## Saved entries

════

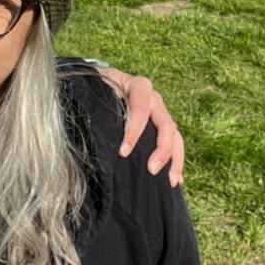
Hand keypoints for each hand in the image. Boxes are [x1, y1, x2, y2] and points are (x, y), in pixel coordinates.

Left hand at [98, 66, 185, 187]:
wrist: (105, 83)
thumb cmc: (98, 88)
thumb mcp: (97, 88)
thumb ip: (96, 102)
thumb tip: (88, 127)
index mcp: (138, 87)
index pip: (141, 107)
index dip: (135, 130)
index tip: (123, 152)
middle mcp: (154, 100)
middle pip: (165, 124)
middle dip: (162, 149)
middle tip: (151, 170)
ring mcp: (161, 114)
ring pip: (175, 135)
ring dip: (174, 159)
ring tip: (170, 181)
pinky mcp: (162, 127)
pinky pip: (175, 143)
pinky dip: (176, 162)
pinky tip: (175, 180)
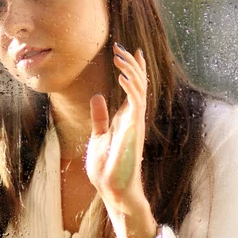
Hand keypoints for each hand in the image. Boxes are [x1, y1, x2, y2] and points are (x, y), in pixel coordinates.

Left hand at [85, 43, 147, 208]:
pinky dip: (130, 88)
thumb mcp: (98, 136)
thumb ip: (100, 117)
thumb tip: (97, 96)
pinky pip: (136, 104)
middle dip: (131, 63)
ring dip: (131, 71)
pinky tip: (122, 76)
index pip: (133, 87)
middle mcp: (133, 117)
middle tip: (119, 47)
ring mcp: (135, 123)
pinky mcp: (133, 130)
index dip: (134, 68)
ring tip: (119, 56)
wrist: (112, 190)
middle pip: (138, 83)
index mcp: (125, 117)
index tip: (130, 49)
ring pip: (139, 89)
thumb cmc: (107, 168)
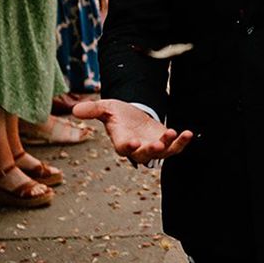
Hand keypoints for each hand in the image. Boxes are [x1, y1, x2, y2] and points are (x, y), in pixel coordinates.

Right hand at [72, 99, 192, 164]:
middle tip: (157, 144)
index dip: (127, 146)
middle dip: (151, 150)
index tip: (132, 143)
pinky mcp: (165, 142)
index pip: (123, 147)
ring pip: (162, 153)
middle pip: (144, 155)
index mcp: (121, 140)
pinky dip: (181, 143)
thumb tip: (75, 110)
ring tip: (174, 133)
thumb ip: (93, 109)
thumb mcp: (106, 108)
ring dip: (169, 146)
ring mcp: (152, 147)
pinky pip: (174, 148)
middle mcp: (137, 148)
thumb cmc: (118, 114)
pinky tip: (189, 133)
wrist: (134, 115)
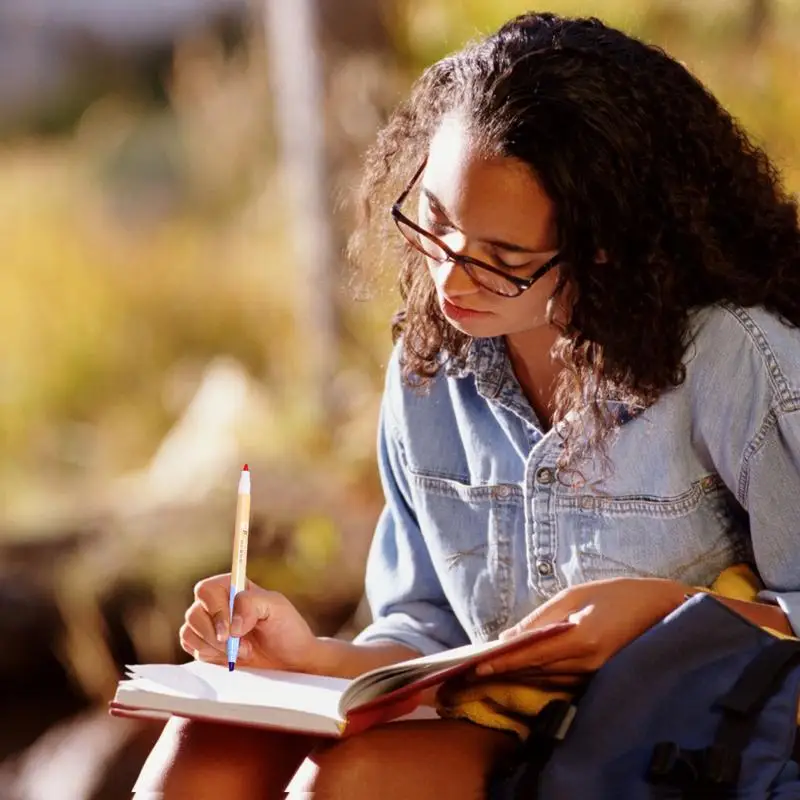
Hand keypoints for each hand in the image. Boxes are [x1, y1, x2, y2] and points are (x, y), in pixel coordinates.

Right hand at [179, 574, 320, 672]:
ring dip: (215, 647)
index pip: (206, 590)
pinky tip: (229, 656)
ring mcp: (209, 625)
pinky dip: (209, 654)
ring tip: (242, 650)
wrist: (291, 661)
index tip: (231, 630)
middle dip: (216, 634)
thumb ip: (251, 603)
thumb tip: (231, 623)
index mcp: (233, 587)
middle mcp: (217, 604)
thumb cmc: (287, 629)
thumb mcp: (277, 607)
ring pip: (189, 632)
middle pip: (194, 613)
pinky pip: (190, 647)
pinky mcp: (206, 645)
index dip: (215, 610)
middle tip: (239, 643)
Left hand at [477, 577, 686, 676]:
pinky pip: (562, 679)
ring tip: (489, 670)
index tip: (475, 667)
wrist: (663, 609)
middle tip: (472, 670)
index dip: (502, 663)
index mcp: (581, 639)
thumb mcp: (575, 596)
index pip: (532, 656)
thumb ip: (541, 619)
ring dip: (519, 674)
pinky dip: (539, 674)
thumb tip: (508, 637)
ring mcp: (595, 674)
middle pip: (536, 671)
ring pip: (547, 678)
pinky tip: (522, 669)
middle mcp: (587, 663)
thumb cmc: (617, 594)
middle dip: (504, 670)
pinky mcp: (599, 678)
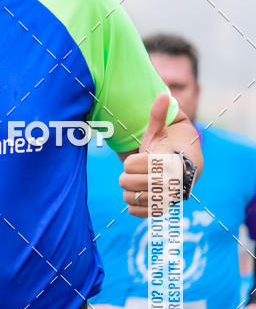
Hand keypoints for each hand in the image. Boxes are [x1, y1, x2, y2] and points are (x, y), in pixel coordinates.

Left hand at [120, 93, 175, 217]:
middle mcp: (170, 183)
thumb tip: (162, 95)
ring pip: (134, 199)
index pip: (139, 165)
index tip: (134, 160)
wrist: (181, 172)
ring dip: (128, 192)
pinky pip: (138, 213)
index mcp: (169, 162)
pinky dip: (132, 206)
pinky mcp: (161, 210)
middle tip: (128, 173)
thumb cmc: (166, 149)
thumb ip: (158, 117)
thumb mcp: (160, 132)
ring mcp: (166, 199)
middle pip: (133, 182)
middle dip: (126, 177)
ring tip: (132, 185)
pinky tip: (135, 196)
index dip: (132, 163)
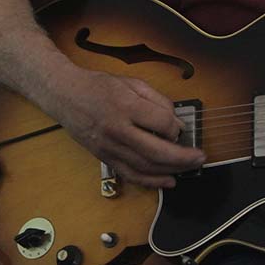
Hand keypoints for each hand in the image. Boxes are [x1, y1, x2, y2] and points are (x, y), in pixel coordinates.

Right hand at [45, 67, 205, 188]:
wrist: (64, 94)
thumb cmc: (99, 86)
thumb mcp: (133, 83)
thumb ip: (158, 101)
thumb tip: (176, 122)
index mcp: (126, 106)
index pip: (161, 123)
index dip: (177, 127)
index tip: (182, 127)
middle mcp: (117, 130)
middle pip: (155, 151)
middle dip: (183, 158)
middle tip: (200, 158)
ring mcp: (108, 147)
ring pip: (144, 167)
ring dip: (170, 171)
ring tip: (188, 169)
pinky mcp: (104, 158)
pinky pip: (130, 175)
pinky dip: (150, 182)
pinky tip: (167, 181)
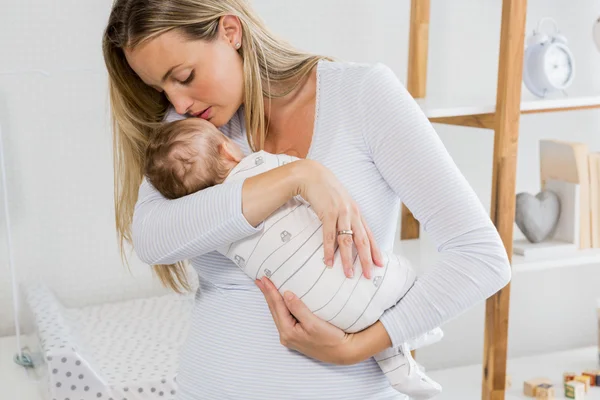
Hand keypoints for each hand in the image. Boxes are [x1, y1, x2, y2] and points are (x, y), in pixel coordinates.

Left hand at [255, 276, 355, 364]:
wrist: (343, 352)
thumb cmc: (331, 338)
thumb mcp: (314, 323)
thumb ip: (298, 308)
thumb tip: (286, 294)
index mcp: (288, 331)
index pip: (277, 306)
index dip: (270, 291)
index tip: (264, 278)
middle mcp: (286, 335)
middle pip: (274, 310)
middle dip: (267, 294)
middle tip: (260, 280)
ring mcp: (290, 337)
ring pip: (278, 314)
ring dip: (272, 300)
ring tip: (266, 288)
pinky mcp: (296, 336)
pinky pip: (284, 318)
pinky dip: (280, 307)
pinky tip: (279, 301)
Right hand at [296, 160, 383, 278]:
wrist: (313, 175)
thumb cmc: (326, 191)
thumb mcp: (340, 203)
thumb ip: (346, 216)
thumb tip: (346, 233)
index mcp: (357, 212)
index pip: (369, 235)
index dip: (375, 250)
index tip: (380, 265)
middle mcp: (352, 213)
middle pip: (362, 240)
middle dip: (366, 259)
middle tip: (369, 276)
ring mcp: (341, 213)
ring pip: (347, 241)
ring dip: (348, 260)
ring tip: (349, 274)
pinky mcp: (328, 213)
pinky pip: (329, 236)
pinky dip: (329, 250)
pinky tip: (329, 262)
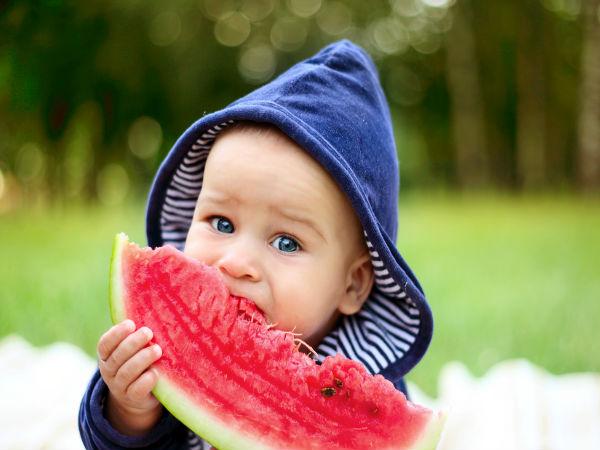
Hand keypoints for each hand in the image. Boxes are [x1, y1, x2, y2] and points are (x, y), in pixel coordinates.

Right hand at [97, 320, 162, 434]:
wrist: (136, 396)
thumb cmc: (137, 362)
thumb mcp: (131, 350)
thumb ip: (134, 335)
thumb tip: (152, 311)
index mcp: (106, 356)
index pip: (105, 344)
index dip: (116, 334)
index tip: (131, 324)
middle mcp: (109, 371)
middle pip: (117, 356)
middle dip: (133, 343)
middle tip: (148, 332)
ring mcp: (119, 386)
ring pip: (126, 372)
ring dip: (142, 359)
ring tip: (157, 349)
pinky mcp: (132, 398)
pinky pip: (136, 390)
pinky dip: (146, 380)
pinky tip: (156, 372)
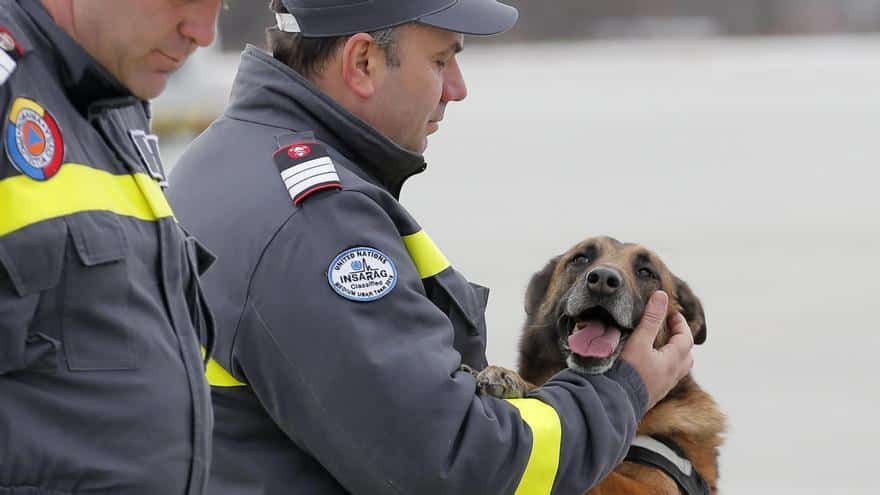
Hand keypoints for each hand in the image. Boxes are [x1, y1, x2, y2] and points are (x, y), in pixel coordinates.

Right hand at [620, 291, 693, 408]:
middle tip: (669, 328)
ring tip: (660, 345)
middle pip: (686, 355)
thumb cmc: (627, 372)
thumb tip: (661, 296)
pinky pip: (666, 377)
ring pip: (678, 368)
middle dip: (681, 339)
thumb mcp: (638, 341)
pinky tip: (649, 363)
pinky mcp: (653, 394)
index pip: (686, 338)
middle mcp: (672, 375)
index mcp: (672, 361)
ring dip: (674, 354)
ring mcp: (664, 386)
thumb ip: (650, 318)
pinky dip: (664, 365)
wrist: (614, 402)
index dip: (680, 323)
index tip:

════

Although the records hold pictures, the copy must not; give again exactly the lines from the one with "ring tip: (132, 185)" through the one with "pinky tip: (279, 301)".

## SOLUTION FOR THIS EXERCISE
ring tip: (132, 185)
pinky tip: (135, 196)
index dip: (132, 163)
Hand keypoints for each hand in the image. Boxes are [x1, y1, x2, y2] and points are (x, y), in pixel coordinates.

Right hand at [45, 67, 205, 188]:
wrist: (64, 94)
thumb cmc: (99, 86)
thumb mcp: (133, 83)
thumb ip: (158, 101)
thumb tip: (176, 122)
index mcp: (126, 106)
index pip: (161, 123)
index dip: (177, 127)
index tip: (182, 127)
middle mcp: (117, 130)
middle pip: (155, 151)
middle dip: (183, 158)
middle tip: (200, 158)
ring mcp: (108, 147)
ring pip: (144, 167)
ring dip: (170, 171)
ring tip: (188, 169)
pinky mcp: (104, 158)
pinky pip: (130, 175)
pinky dip: (150, 182)
pinky tip: (167, 181)
Hand keypoints for each hand in the image. Boxes are [x1, y1, x2, y2] and points are (x, y), in pixel coordinates.

Left hand at [255, 276, 355, 364]:
wrist: (343, 352)
thumb cmc: (331, 338)
thumb mcp: (314, 323)
thumb ip: (298, 308)
thumb tip: (286, 294)
index mcp: (288, 331)
index pip: (277, 306)
index dip: (270, 291)
index tip: (264, 278)
middle mcp: (286, 335)
middle pip: (274, 310)
middle dip: (267, 294)
middle tip: (260, 280)
ring mcp: (290, 337)
ring pip: (278, 314)
ring dip: (272, 300)
ring tip: (266, 288)
pinky mcp: (296, 336)
pinky pip: (284, 318)
pinky dip: (280, 307)
pinky tip: (279, 301)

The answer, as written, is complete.